More than 900 kids competed for the title of Fastest Kid in Town, from barely toddling 1-year-olds to long-legged 12-year-olds.
Parents said it was a fun family activity that helped them instill the value of exercise.
"We love the idea of the healthy activities in Lexington and getting him involved in a healthy lifestyle from a young age," said David Kitchen, whose 2-year-old son had just run. "I think he was real excited coming down here and had a great time."
Jayden Channer, 4, placed one of his medals around his mom's neck after winning his age group.
"You can have a medal," he said sweetly, "because we both won."
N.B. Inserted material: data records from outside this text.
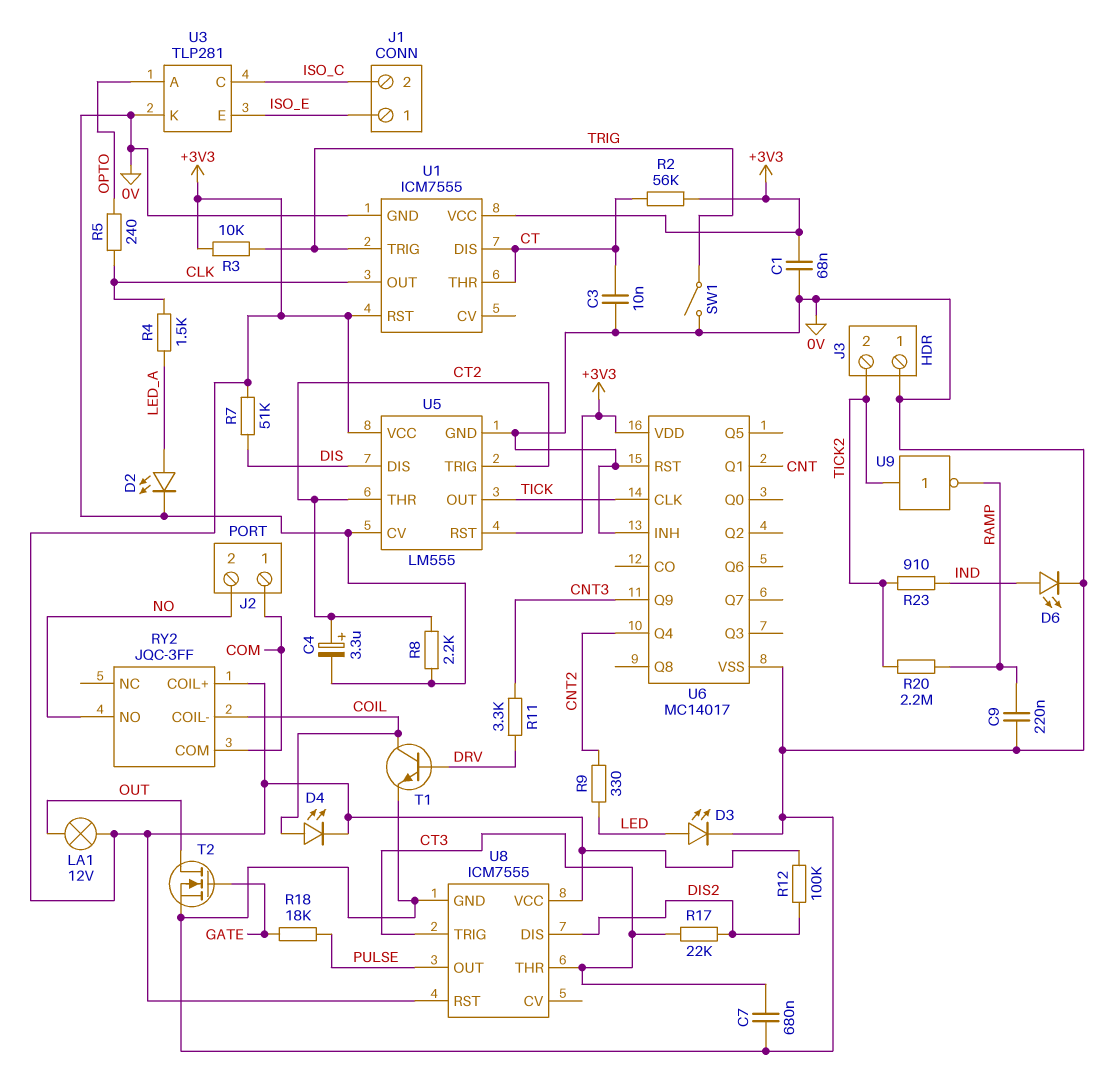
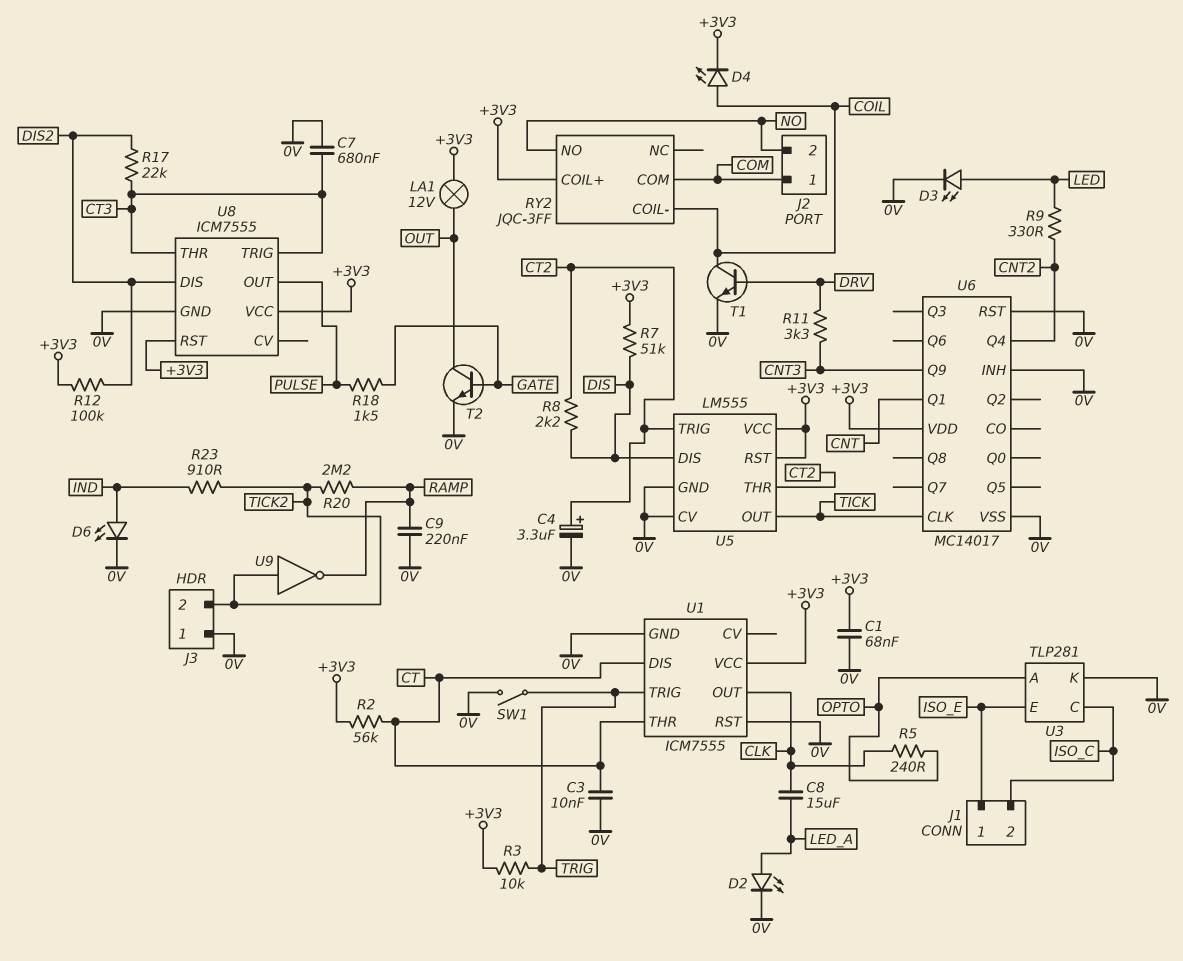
C8: none -> 15uF (CLK, LED_A)
R4: 1.5k (CLK, LED_A) -> none
R8: 2.2k (0V, CT2) -> 2.2k (CT2, DIS)
R18: 18k (GATE, PULSE) -> 1.5k (GATE, PULSE)
T2: NMOS (G GATE, D OUT, S 0V) -> NPN (B GATE, C OUT, E 0V)
U1 pin RST: +3V3 -> 0V

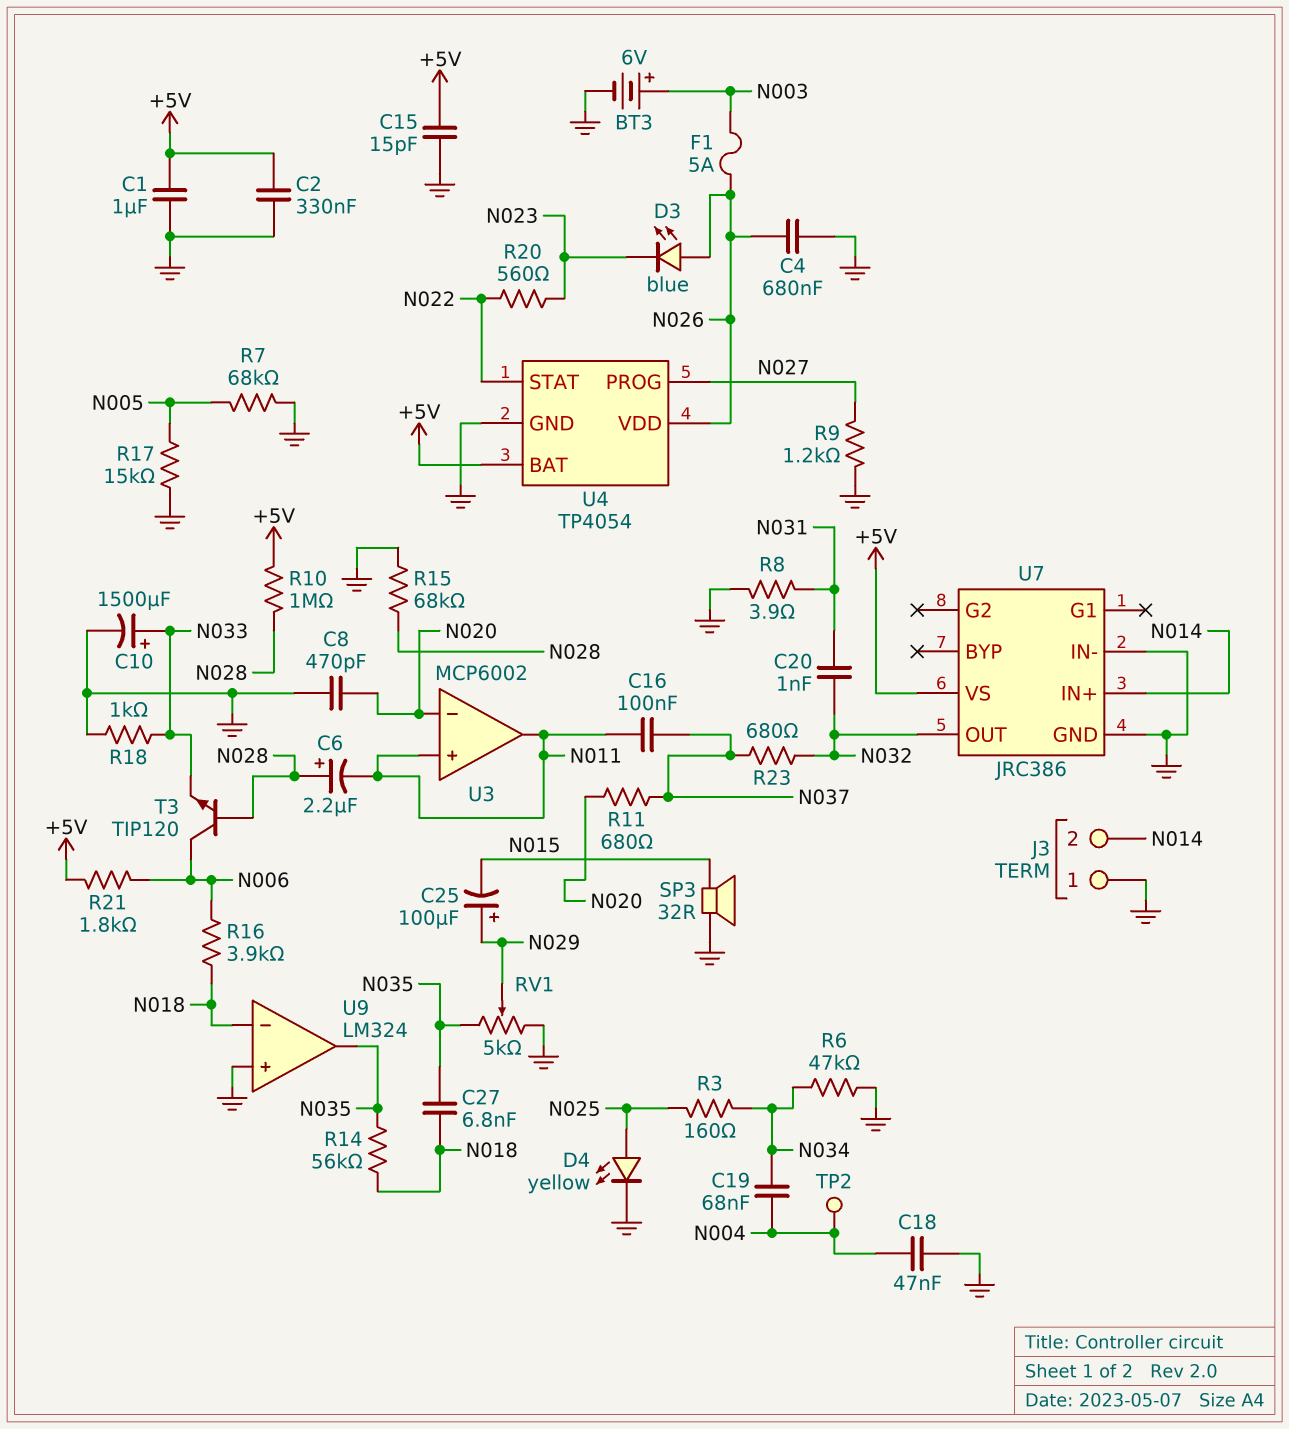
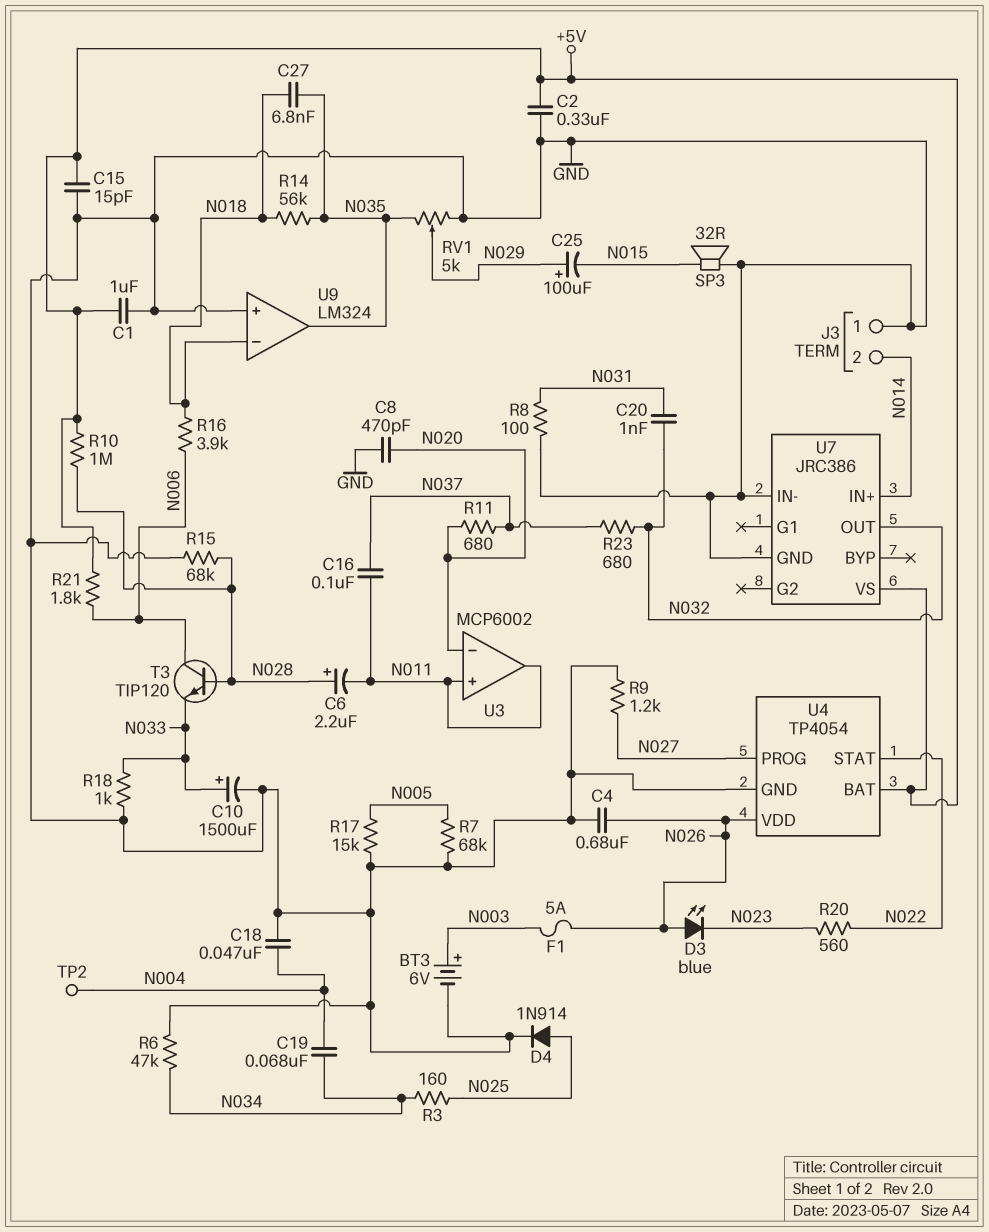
D4: LED yellow (A N025, K GND) -> diode 1N914 (A N025, K GND)
R8: 3.9 (GND, N031) -> 100 (GND, N031)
His mom, Shevan Threats, has taken home her share — she and Jayden's dad, Andrew Channer, met while competing in track and field at the University of Kentucky.
Threats said they've never pushed Jayden — he just loves to run.
"He'll pretend he's Flash or a superhero," she said.
Jayden thought the Flash symbol his dad had carved into his hair might have given him a little edge.
For some small entrants, the bounce house nearby on the grassy CentrePointe block, where the kids' races were held, was the bigger attraction.
But there was plenty of friendly competition to go around.
Four Lexington police officers stood just behind the finish line, keeping eager parents at bay.
"Lemme see how fast you can get!" Ted Jackson called as his son, Cooper, 4, tried a practice run before his heat.
"Keep your arms in like this," coached Cooper's mom, Cindy Jackson.
"We're a little competitive," she said, adding, "Anything that helps kids, inspires them to get healthy."